__Material for the task__
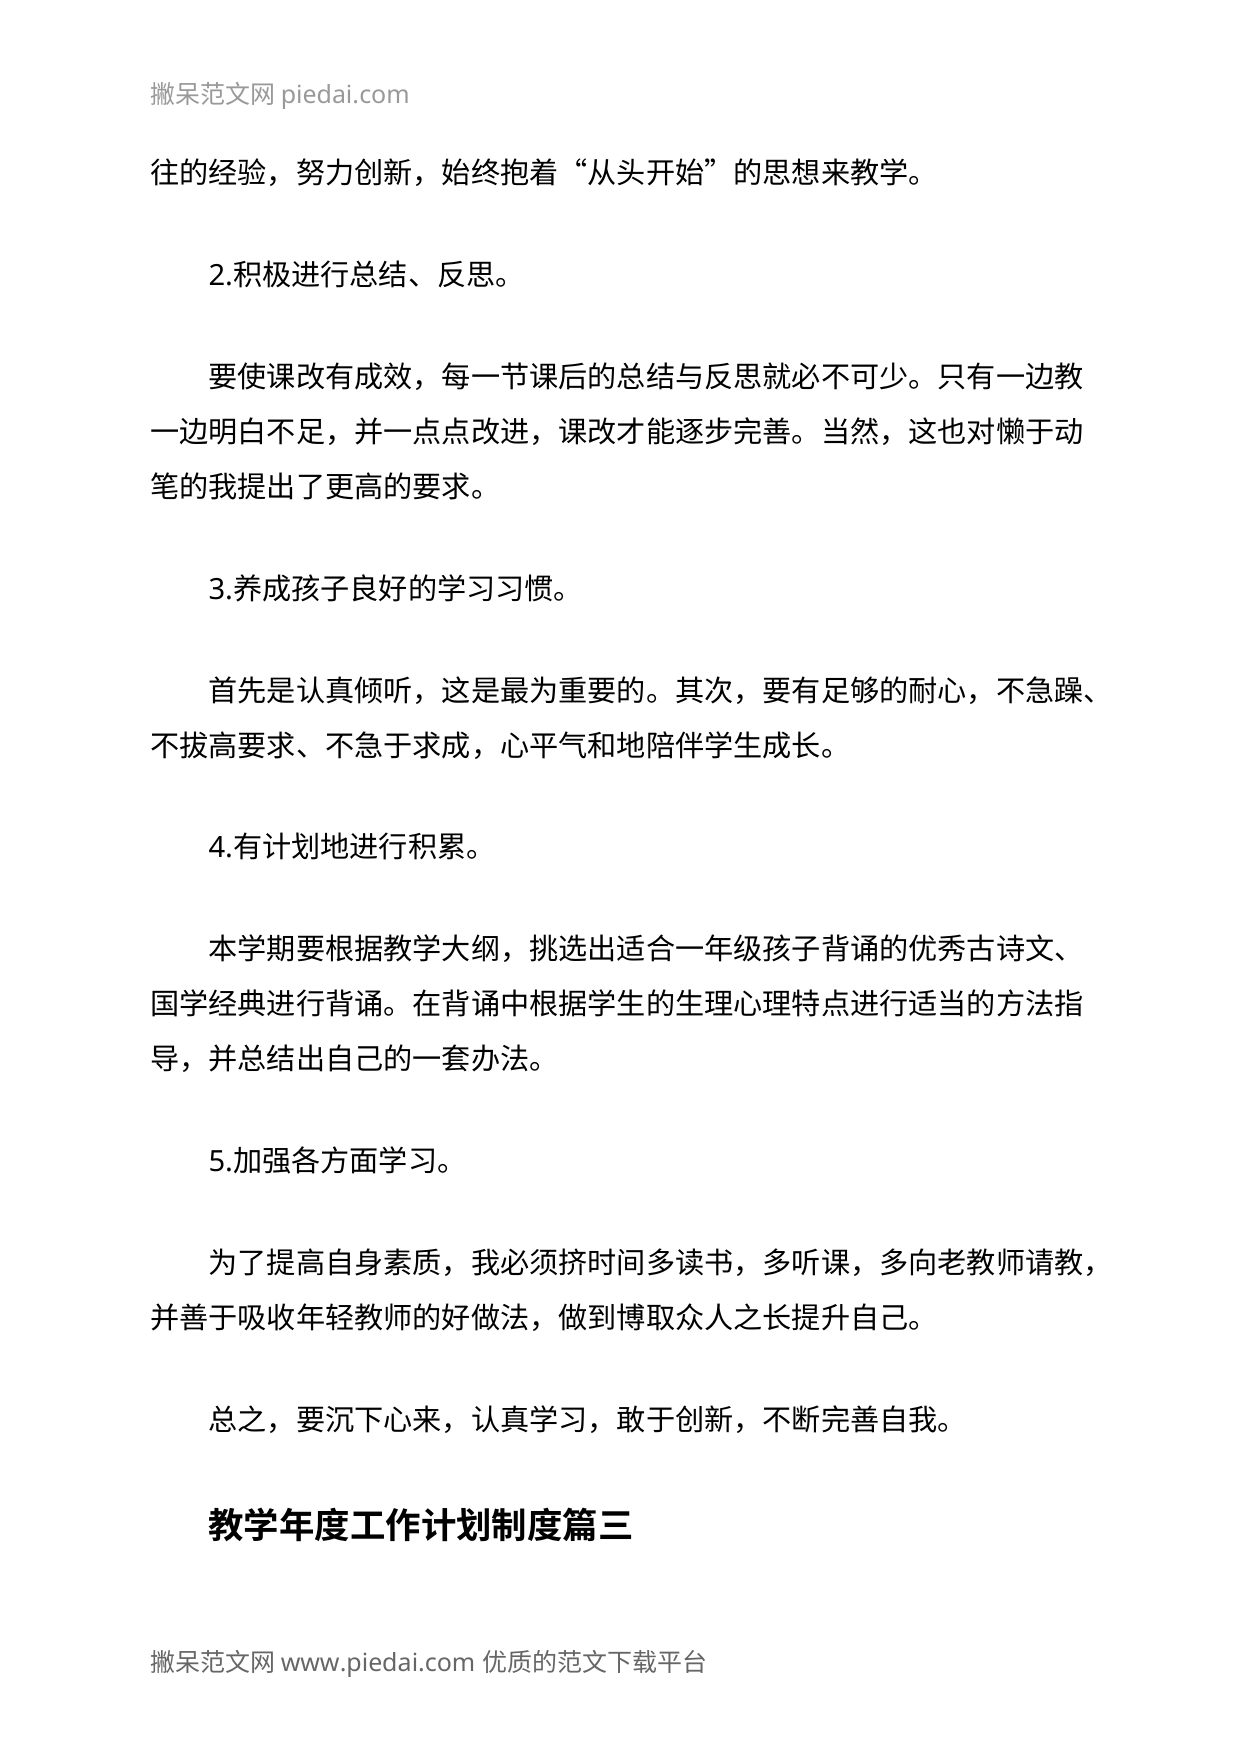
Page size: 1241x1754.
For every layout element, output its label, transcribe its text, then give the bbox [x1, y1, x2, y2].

text 要使课改有成效，每一节课后的总结与反思就必不可少。只有一边教一边明白不足，并一点点改进，课改才能逐步完善。当然，这也对懒于动笔的我提出了更高的要求。 [150, 354, 1090, 506]
text 4.有计划地进行积累。 [150, 824, 1090, 866]
text 总之，要沉下心来，认真学习，敢于创新，不断完善自我。 [150, 1396, 1090, 1438]
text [150, 150, 1090, 192]
text 2.积极进行总结、反思。 [150, 252, 1090, 294]
text 5.加强各方面学习。 [150, 1137, 1090, 1180]
text 为了提高自身素质，我必须挤时间多读书，多听课，多向老教师请教，并善于吸收年轻教师的好做法，做到博取众人之长提升自己。 [150, 1239, 1090, 1337]
text 3.养成孩子良好的学习习惯。 [150, 565, 1090, 608]
text 首先是认真倾听，这是最为重要的。其次，要有足够的耐心，不急躁、不拔高要求、不急于求成，心平气和地陪伴学生成长。 [150, 667, 1090, 764]
text 本学期要根据教学大纲，挑选出适合一年级孩子背诵的优秀古诗文、国学经典进行背诵。在背诵中根据学生的生理心理特点进行适当的方法指导，并总结出自己的一套办法。 [150, 926, 1090, 1078]
text 教学年度工作计划制度篇三 [150, 1498, 1090, 1549]
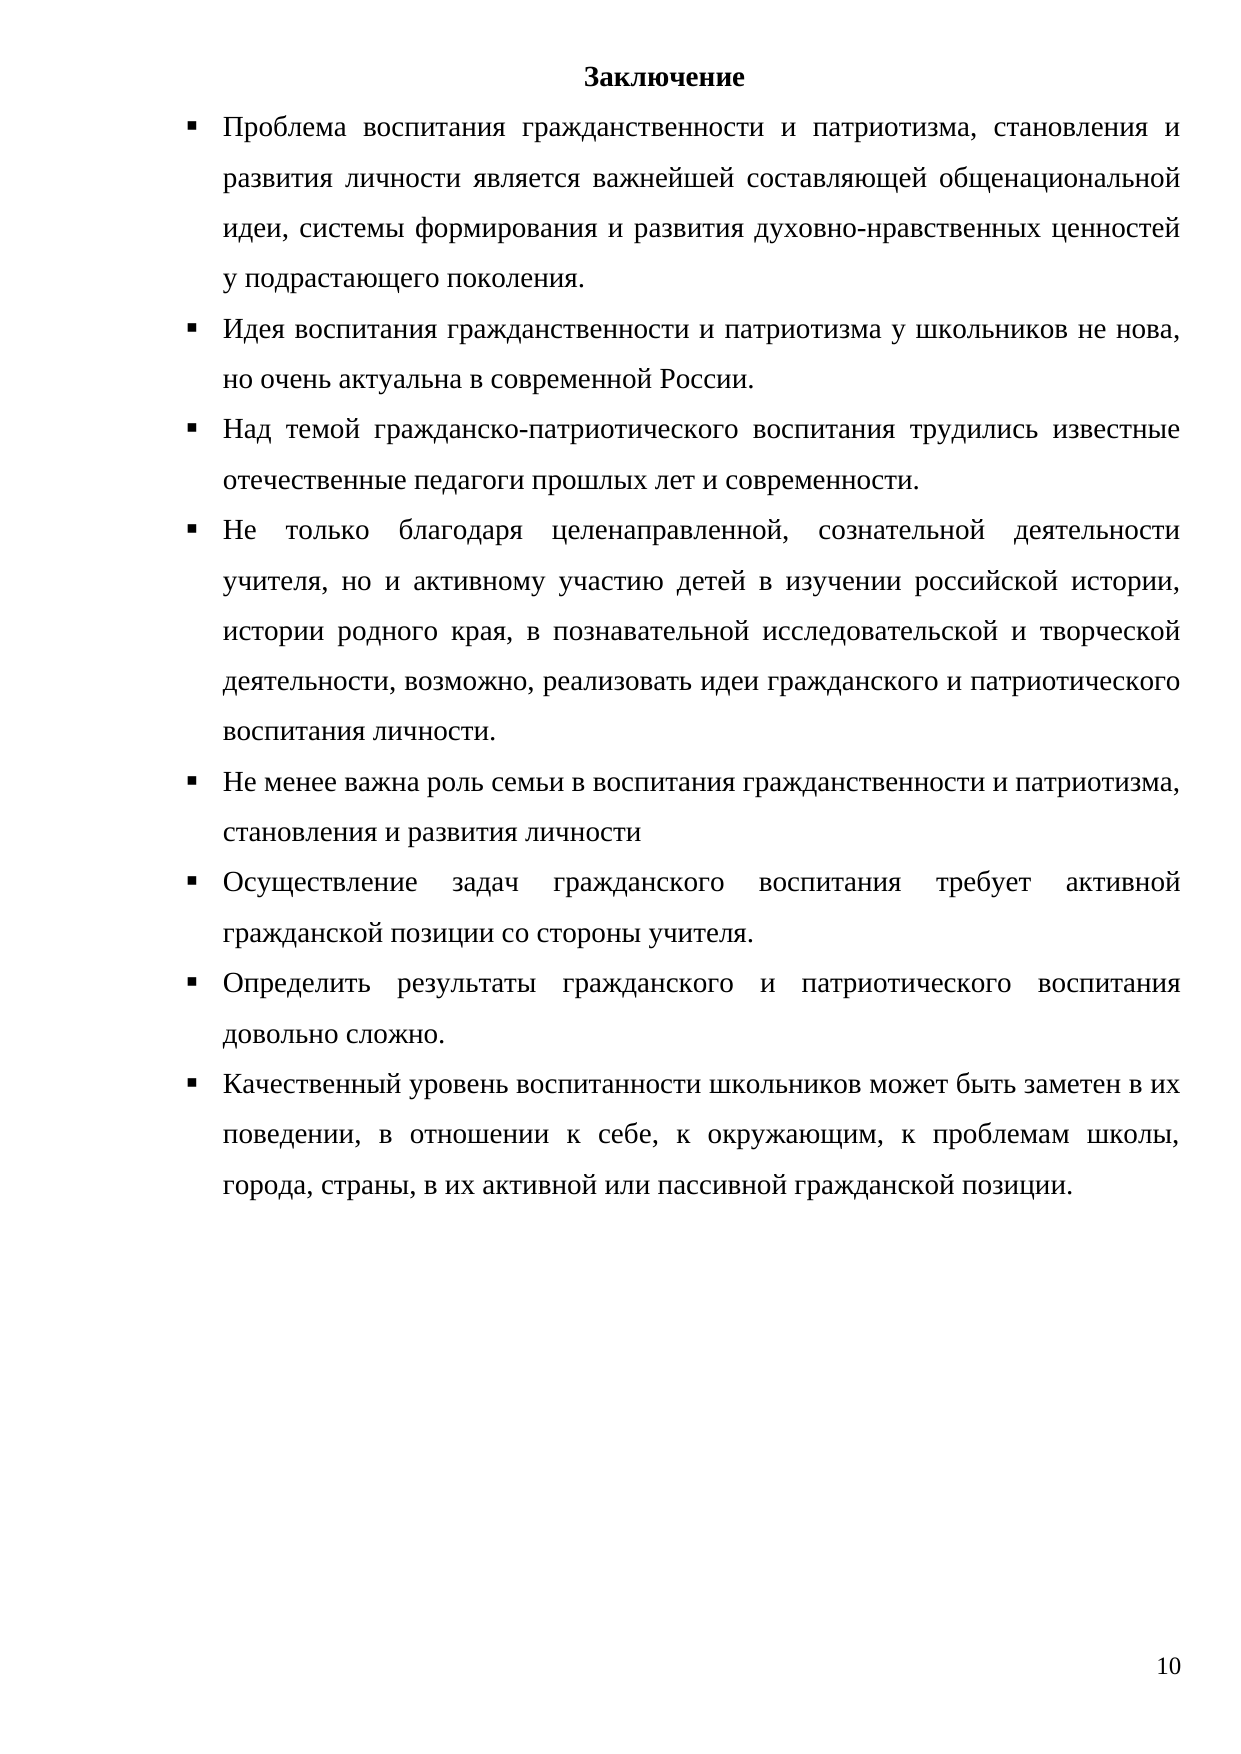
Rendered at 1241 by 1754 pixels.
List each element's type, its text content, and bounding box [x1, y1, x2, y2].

text Заключение [148, 59, 1181, 93]
list Не только благодаря целенаправленной, сознательной деятельности учителя, но и активному участию детей в изучении российской истории, истории родного края, в познавательной исследовательской и творческой деятельности, возможно, реализовать идеи гражданского и патриотического воспитания личности. [185, 512, 1181, 747]
list Не менее важна роль семьи в воспитания гражданственности и патриотизма, становления и развития личности [185, 764, 1181, 848]
list Качественный уровень воспитанности школьников может быть заметен в их поведении, в отношении к себе, к окружающим, к проблемам школы, города, страны, в их активной или пассивной гражданской позиции. [185, 1066, 1181, 1200]
list Осуществление задач гражданского воспитания требует активной гражданской позиции со стороны учителя. [185, 864, 1181, 948]
list Проблема воспитания гражданственности и патриотизма, становления и развития личности является важнейшей составляющей общенациональной идеи, системы формирования и развития духовно-нравственных ценностей у подрастающего поколения. [185, 109, 1181, 294]
list Над темой гражданско-патриотического воспитания трудились известные отечественные педагоги прошлых лет и современности. [185, 411, 1181, 495]
list Идея воспитания гражданственности и патриотизма у школьников не нова, но очень актуальна в современной России. [185, 311, 1181, 395]
list Определить результаты гражданского и патриотического воспитания довольно сложно. [185, 965, 1181, 1049]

__Work task__
Give back the whole listing as it stands, minus its pictures.

__Task solution__
Page size: 1241x1754.
For every layout element, output its label, transcribe its text, then give the bbox [x1, y1, x2, y2].

text 要使课改有成效，每一节课后的总结与反思就必不可少。只有一边教一边明白不足，并一点点改进，课改才能逐步完善。当然，这也对懒于动笔的我提出了更高的要求。 [150, 354, 1090, 506]
text 4.有计划地进行积累。 [150, 824, 1090, 866]
text 总之，要沉下心来，认真学习，敢于创新，不断完善自我。 [150, 1396, 1090, 1438]
text [150, 150, 1090, 192]
text 2.积极进行总结、反思。 [150, 252, 1090, 294]
text 5.加强各方面学习。 [150, 1137, 1090, 1180]
text 为了提高自身素质，我必须挤时间多读书，多听课，多向老教师请教，并善于吸收年轻教师的好做法，做到博取众人之长提升自己。 [150, 1239, 1090, 1337]
text 3.养成孩子良好的学习习惯。 [150, 565, 1090, 608]
text 首先是认真倾听，这是最为重要的。其次，要有足够的耐心，不急躁、不拔高要求、不急于求成，心平气和地陪伴学生成长。 [150, 667, 1090, 764]
text 本学期要根据教学大纲，挑选出适合一年级孩子背诵的优秀古诗文、国学经典进行背诵。在背诵中根据学生的生理心理特点进行适当的方法指导，并总结出自己的一套办法。 [150, 926, 1090, 1078]
text 教学年度工作计划制度篇三 [150, 1498, 1090, 1549]
Rendered at 1241 by 1754 pixels.
List each element's type, its text content, and bounding box [x1, y1, x2, y2].

text Заключение [148, 59, 1181, 93]
list Не только благодаря целенаправленной, сознательной деятельности учителя, но и активному участию детей в изучении российской истории, истории родного края, в познавательной исследовательской и творческой деятельности, возможно, реализовать идеи гражданского и патриотического воспитания личности. [185, 512, 1181, 747]
list Не менее важна роль семьи в воспитания гражданственности и патриотизма, становления и развития личности [185, 764, 1181, 848]
list Качественный уровень воспитанности школьников может быть заметен в их поведении, в отношении к себе, к окружающим, к проблемам школы, города, страны, в их активной или пассивной гражданской позиции. [185, 1066, 1181, 1200]
list Осуществление задач гражданского воспитания требует активной гражданской позиции со стороны учителя. [185, 864, 1181, 948]
list Проблема воспитания гражданственности и патриотизма, становления и развития личности является важнейшей составляющей общенациональной идеи, системы формирования и развития духовно-нравственных ценностей у подрастающего поколения. [185, 109, 1181, 294]
list Над темой гражданско-патриотического воспитания трудились известные отечественные педагоги прошлых лет и современности. [185, 411, 1181, 495]
list Идея воспитания гражданственности и патриотизма у школьников не нова, но очень актуальна в современной России. [185, 311, 1181, 395]
list Определить результаты гражданского и патриотического воспитания довольно сложно. [185, 965, 1181, 1049]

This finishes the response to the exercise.